Но как удержишь без мужиков, без тросов, без катеров? Как удержишь ее, эту запонь, если снежной будет зима, если в мирные годы в высокую воду едва удерживали? Что со льдом-то поделать? Весь вяльнижский лед будет тут...
— Триста тысяч кубов заморожено, — сказал Астахов. — И мы отвечаем за них головой. Другого лесу нет у нас. И срубить до весны едва ли мы что успеем. Топливо в Ленинграде сейчас ценится наравне с хлебом. Обком и Военный совет поставили нам задачу спасти этот лес и организовать его отправку через озеро. Других реальных возможностей как-то решить вопрос с топливом нет. Нам обещают помочь, но особенно рассчитывать на помощников не приходится. Обстановка крайне тяжелая. Самим надо выкручиваться... Да... Всего остается: январь, февраль, март, апрель... — Астахов загнул четыре пальца в кулак, остался оттопыренным только мизинец. — В мае наш лес должен быть в Ленинграде... Последний лихтер отсюда отправили в августе. Флот на озере весь разбит. Запонь удержим — сразу же встанет вопрос о транспортировке. Заново строить придется суда...
— Троса нужны, — сказал Даргиничев. — Без тросов это гиблое дело. Лежни сопреют за зиму, сотрутся, будет труха. Труха будет.
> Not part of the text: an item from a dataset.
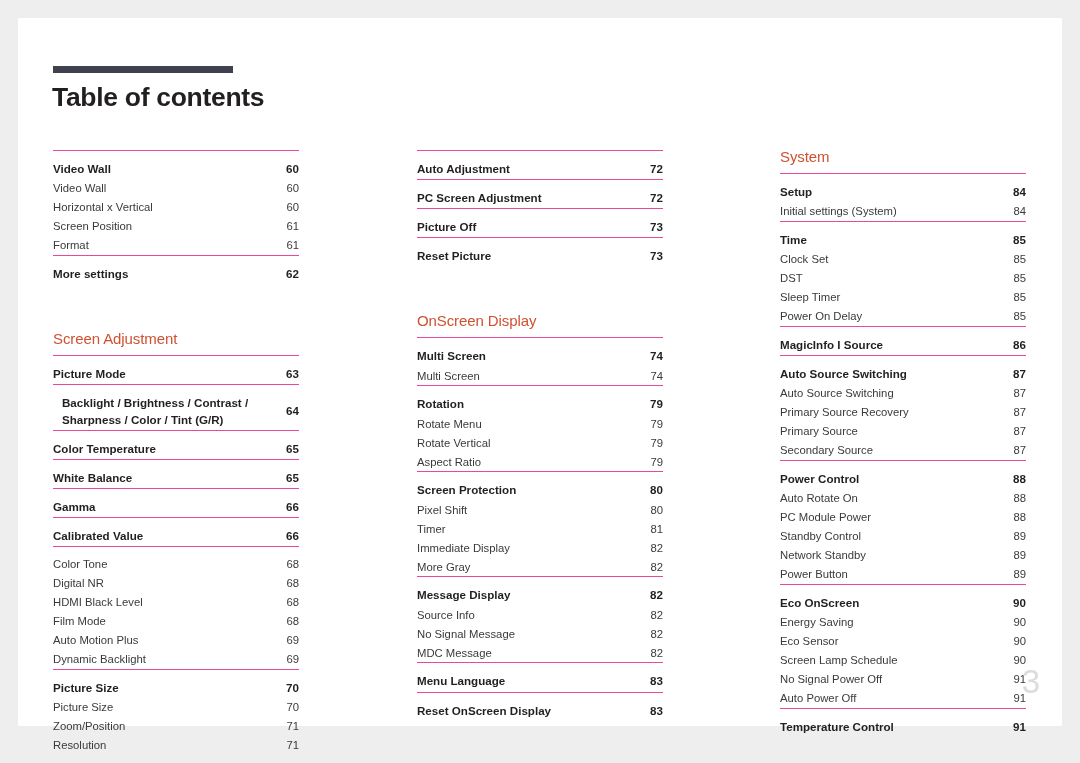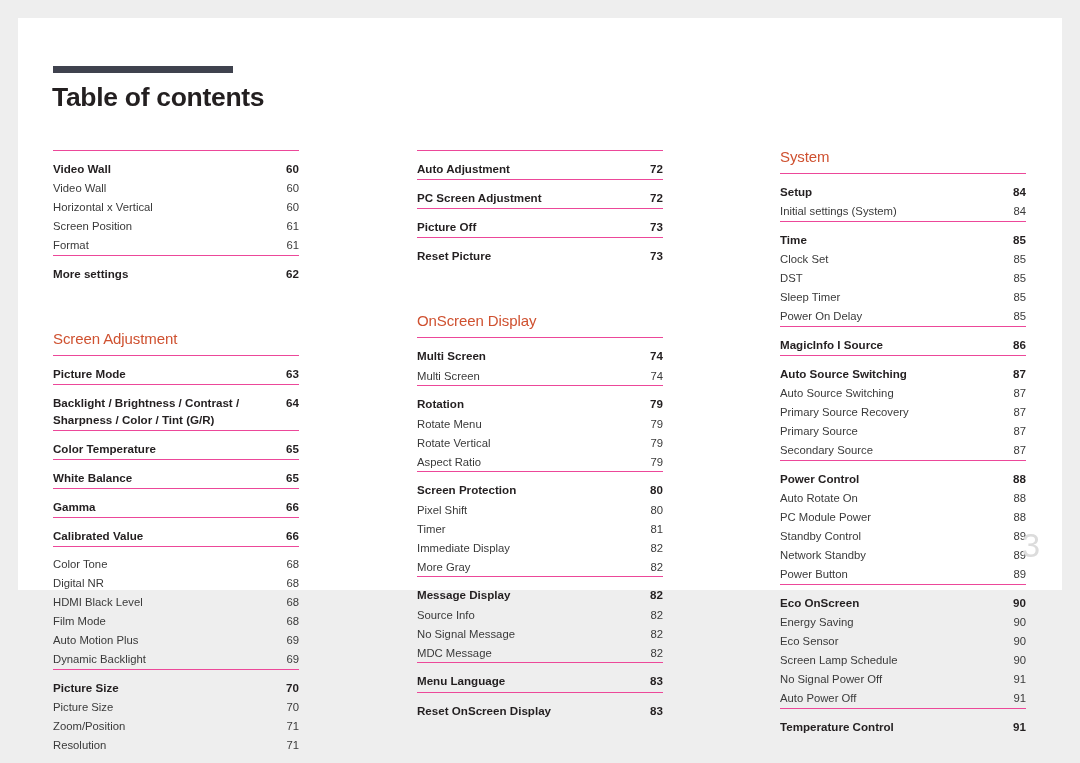"Table of contents" .page { height: 572px -> 708px }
— Тут нервы нужны ой-ой-ой, потолще тросов, — сказал командир батальона.
— Троса будут дело решать, — сказал Даргиничев. — Не будет тросов — значит, нужно повесить дощечку на нашу лавочку: «Все ушли на фронт». Как в гражданскую войну. Хоть какой толк да будет. А без тросов тут и подступаться нечего.
— Ты, понимаете, брось эти штучки — на фронт, — рассердился Астахов. — Вот здесь нам фронт доверен — и будем держать. Будем тросы искать, доставать... — Астахов смягчился. Гнев его поднялся мгновенно, сломал ему брови и тотчас опал.
Спустились к запони, щупали тросы, лазили по заломам. Остановились на рейде возле печально поникшего крана «норд-вест». Что-то скрипело под ветром в его организме, покряхтывали сочленения железных суставов.
— Вот на нем я начинал работать кранистом, — сказал Даргиничев, — в тридцать пятом году. Двигатель на нем тогда был — «висконсин». Хороший кран. Послушный в управлении. Смотря как им управлять, конечно... Ушли, бросили, даже грейфер не закрепили — от же народ...
— Не до того было, — сказал Журавлев. — Немцы вон перли.
— Все уже было у нас подготовлено переходить на партизанское положение, — сказал Макар Тимофеевич.
Метель крутила вовсю.
— Ну ладно, — сказал Астахов, — надо мне выбираться, пока не поздно. Будем подыскивать тебе, Степа, заместителя и снабженца. Больше броней пока что нам не дадут.